• [Challenge a] Select each line of the entries below that contains the string "kern".

We go to the cemetery for birthdays, anniversaries… the kinds of things people celebrate together, we observe with our dead: my sister, my father, my grandparents, an uncle, a cousin. We do not come empty handed to the cemetery. We bring flowers, yellow roses when we can find them, or bundles of the flowers from our own garden for Decoration Day. And the kinds of sweets they liked, candies and Little Debbie’s cakes.


Driving out, we observe the farmers have started planting corn in the kinds of fields we refer to as “bottoms”—the rich soil in lowlands near water. Tractors kicked up puffs of dusty earth behind their equipment. We slowed for a small herd of deer, one of whom stood in the center of the road startled and staring us down for a bit before it hightailed it across to the others. A pair of large, red-headed turkeys took off over a low fence. They were big, but not yet plump as winter.


We reached Smalltown and stopped at what used to be the G2M grocery store, across from the Dollar General. It’s been bought out by some small chain that hasn’t changed a damned thing about the little place.


Mom and I were going through the checkout line in Smalltown for the cakes, when the checker—a middle-aged lady wearing glasses and a pleasant smile, says apropos of nothing, that “Budweiser is losing sixty million dollars since they put transgenders on their cans.”

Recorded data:
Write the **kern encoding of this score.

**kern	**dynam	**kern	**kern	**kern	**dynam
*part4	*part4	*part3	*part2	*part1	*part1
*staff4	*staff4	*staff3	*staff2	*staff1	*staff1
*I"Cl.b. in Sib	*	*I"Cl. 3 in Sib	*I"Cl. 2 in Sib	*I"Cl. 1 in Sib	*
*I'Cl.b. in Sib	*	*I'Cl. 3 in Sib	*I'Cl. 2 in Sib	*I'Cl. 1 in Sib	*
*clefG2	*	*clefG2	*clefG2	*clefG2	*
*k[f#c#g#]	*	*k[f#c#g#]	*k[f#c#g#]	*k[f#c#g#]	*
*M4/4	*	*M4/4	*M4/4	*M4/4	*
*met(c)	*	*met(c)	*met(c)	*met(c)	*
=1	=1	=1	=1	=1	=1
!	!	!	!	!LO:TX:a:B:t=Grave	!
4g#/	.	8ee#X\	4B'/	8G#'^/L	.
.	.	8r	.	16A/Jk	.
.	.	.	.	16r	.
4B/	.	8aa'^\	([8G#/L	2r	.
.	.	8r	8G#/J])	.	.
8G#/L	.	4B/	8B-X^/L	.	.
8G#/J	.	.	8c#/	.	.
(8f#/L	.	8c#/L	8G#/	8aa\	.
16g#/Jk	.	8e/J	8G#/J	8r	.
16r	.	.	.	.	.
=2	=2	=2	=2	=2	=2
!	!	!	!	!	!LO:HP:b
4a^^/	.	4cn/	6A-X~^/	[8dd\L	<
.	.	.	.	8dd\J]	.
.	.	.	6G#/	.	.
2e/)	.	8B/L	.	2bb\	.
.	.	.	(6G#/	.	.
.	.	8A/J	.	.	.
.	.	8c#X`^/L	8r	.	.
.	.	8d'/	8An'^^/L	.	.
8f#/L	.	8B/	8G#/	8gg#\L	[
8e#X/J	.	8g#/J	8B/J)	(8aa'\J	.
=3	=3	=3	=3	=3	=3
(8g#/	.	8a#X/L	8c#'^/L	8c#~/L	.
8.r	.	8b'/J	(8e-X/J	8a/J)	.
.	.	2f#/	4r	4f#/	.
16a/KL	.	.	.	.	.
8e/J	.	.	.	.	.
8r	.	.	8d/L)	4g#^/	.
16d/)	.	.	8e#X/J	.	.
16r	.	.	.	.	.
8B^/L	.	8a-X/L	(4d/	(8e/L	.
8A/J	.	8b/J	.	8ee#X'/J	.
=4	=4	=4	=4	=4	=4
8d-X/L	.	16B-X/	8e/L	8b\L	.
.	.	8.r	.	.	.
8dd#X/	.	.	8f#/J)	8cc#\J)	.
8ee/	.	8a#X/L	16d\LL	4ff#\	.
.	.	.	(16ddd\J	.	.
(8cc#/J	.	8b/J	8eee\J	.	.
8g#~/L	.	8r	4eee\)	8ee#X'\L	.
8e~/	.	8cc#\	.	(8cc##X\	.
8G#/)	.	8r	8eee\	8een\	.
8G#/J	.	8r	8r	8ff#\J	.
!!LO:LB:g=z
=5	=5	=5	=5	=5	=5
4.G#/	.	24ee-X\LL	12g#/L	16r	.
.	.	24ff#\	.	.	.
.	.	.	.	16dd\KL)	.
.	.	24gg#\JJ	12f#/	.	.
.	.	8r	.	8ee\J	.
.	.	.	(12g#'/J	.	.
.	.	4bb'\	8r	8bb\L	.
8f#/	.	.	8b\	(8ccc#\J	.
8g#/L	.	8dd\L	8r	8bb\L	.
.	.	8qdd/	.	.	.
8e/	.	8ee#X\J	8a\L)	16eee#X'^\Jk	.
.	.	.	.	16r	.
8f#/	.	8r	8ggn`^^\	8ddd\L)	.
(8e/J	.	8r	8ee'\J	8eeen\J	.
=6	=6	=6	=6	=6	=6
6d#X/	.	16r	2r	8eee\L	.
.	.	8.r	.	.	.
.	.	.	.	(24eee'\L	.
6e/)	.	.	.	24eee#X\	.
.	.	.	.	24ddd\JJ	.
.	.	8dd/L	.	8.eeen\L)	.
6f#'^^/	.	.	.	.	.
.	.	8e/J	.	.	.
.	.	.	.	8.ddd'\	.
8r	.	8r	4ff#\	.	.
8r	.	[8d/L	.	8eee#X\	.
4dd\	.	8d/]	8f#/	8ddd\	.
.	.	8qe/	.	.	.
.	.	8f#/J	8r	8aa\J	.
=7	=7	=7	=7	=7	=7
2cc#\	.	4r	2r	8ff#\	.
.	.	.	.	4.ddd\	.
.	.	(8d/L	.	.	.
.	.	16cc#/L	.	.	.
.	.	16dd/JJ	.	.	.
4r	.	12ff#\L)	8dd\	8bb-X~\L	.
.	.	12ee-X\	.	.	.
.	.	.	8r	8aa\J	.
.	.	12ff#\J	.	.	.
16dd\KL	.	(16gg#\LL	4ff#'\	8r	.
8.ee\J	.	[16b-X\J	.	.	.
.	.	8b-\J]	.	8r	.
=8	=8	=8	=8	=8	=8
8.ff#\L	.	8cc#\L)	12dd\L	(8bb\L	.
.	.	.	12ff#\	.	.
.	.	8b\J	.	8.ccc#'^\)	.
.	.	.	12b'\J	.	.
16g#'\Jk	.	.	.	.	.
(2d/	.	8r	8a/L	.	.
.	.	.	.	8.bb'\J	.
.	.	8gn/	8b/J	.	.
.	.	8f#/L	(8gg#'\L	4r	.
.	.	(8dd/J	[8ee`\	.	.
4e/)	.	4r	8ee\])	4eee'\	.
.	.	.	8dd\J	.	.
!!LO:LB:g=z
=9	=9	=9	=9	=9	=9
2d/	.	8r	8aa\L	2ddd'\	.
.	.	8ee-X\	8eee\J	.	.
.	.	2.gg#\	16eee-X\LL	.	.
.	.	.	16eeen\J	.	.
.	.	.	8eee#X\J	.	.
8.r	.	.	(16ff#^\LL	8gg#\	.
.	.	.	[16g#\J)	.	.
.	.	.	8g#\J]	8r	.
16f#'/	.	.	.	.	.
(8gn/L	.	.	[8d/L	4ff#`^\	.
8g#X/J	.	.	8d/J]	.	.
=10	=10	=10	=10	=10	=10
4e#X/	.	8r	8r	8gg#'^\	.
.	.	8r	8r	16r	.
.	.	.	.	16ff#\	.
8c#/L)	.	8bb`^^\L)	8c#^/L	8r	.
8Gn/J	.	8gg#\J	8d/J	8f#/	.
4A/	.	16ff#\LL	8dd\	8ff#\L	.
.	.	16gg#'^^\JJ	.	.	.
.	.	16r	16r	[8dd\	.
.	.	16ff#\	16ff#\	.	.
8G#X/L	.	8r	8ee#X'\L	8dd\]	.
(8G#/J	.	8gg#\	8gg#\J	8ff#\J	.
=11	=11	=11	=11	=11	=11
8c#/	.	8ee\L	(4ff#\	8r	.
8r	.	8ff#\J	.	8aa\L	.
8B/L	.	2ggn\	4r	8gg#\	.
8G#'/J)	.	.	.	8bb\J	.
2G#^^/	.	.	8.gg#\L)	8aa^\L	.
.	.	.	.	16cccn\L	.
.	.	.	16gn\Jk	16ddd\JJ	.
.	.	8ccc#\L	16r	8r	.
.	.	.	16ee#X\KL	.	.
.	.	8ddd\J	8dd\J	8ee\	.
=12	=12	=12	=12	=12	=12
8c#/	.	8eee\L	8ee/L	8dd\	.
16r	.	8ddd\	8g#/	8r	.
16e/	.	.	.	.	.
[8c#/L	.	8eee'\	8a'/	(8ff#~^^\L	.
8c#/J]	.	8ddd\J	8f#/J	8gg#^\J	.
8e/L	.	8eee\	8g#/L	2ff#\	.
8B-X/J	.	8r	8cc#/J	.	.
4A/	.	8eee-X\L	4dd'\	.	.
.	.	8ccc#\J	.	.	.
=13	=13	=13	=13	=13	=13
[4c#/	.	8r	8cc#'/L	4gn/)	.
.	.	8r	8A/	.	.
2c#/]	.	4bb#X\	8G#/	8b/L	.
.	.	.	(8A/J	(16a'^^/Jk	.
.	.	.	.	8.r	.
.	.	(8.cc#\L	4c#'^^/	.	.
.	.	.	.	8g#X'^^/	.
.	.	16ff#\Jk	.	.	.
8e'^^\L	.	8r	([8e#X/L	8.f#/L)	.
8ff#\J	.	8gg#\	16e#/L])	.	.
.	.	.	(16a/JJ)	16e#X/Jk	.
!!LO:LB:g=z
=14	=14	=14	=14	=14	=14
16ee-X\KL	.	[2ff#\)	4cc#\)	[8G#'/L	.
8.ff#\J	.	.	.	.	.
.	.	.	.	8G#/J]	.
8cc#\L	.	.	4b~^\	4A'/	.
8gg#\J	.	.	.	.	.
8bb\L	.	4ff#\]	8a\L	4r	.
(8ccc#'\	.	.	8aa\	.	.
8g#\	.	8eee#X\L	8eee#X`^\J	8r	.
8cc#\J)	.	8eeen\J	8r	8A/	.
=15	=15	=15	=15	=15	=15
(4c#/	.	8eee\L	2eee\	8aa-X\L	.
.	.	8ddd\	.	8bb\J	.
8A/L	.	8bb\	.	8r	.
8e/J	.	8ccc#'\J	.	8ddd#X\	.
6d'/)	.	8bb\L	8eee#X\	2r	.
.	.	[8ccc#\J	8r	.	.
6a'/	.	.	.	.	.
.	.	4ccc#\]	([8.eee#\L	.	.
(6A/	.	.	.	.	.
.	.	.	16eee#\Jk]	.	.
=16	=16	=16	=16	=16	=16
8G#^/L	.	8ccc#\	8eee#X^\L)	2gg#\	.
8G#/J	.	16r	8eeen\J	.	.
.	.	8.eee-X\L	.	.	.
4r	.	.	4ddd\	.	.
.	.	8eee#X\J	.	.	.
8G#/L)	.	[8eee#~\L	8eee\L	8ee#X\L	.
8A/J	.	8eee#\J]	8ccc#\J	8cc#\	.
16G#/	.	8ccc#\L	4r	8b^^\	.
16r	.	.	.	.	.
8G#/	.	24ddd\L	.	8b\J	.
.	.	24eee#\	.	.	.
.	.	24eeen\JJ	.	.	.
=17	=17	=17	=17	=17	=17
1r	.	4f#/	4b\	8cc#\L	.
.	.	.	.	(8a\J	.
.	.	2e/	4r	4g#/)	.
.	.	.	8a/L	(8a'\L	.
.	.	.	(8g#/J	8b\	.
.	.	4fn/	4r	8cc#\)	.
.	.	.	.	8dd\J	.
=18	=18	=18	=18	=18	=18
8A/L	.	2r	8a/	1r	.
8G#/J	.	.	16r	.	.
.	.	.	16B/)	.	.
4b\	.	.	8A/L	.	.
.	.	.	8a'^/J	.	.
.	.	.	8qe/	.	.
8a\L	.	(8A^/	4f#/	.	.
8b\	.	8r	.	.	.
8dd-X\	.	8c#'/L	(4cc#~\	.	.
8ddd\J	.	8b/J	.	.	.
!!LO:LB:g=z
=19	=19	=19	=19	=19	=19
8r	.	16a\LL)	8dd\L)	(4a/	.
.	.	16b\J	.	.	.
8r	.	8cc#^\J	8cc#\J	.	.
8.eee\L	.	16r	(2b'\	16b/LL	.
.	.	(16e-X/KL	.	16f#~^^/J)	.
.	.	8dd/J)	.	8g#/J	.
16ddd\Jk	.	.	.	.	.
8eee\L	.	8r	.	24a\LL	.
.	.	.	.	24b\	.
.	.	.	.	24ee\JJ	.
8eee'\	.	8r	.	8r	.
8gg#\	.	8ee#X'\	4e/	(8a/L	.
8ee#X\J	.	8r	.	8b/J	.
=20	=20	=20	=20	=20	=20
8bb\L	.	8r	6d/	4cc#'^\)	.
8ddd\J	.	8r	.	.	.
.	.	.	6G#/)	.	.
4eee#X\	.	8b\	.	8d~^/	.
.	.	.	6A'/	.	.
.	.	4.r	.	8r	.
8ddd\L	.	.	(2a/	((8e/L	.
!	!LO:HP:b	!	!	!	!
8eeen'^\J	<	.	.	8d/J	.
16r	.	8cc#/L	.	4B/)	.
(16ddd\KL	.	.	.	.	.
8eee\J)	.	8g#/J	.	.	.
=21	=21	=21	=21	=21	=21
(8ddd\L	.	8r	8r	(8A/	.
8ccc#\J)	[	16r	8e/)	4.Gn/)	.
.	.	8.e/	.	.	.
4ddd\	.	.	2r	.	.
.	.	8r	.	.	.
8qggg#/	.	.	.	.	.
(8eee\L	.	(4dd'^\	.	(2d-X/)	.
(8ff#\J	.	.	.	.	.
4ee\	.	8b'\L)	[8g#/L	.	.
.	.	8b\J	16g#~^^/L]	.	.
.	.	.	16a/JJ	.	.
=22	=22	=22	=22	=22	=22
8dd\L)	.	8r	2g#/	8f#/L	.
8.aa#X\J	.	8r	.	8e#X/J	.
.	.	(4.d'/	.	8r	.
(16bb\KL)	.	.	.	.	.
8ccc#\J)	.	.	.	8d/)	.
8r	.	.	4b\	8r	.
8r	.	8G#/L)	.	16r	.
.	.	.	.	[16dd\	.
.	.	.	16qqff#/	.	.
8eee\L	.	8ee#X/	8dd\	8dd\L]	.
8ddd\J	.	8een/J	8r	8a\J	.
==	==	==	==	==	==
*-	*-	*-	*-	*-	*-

• [Challenge b] In the cemetery passage, which relatives are named among the dead who are observed on birthdays and anniversaries?

• [Final result a]
Write the **kern encoding of this score.
**kern	**dynam	**kern	**kern	**kern	**dynam

• [Final result b]
- Sister
- Father
- Grandparents
- An uncle
- A cousin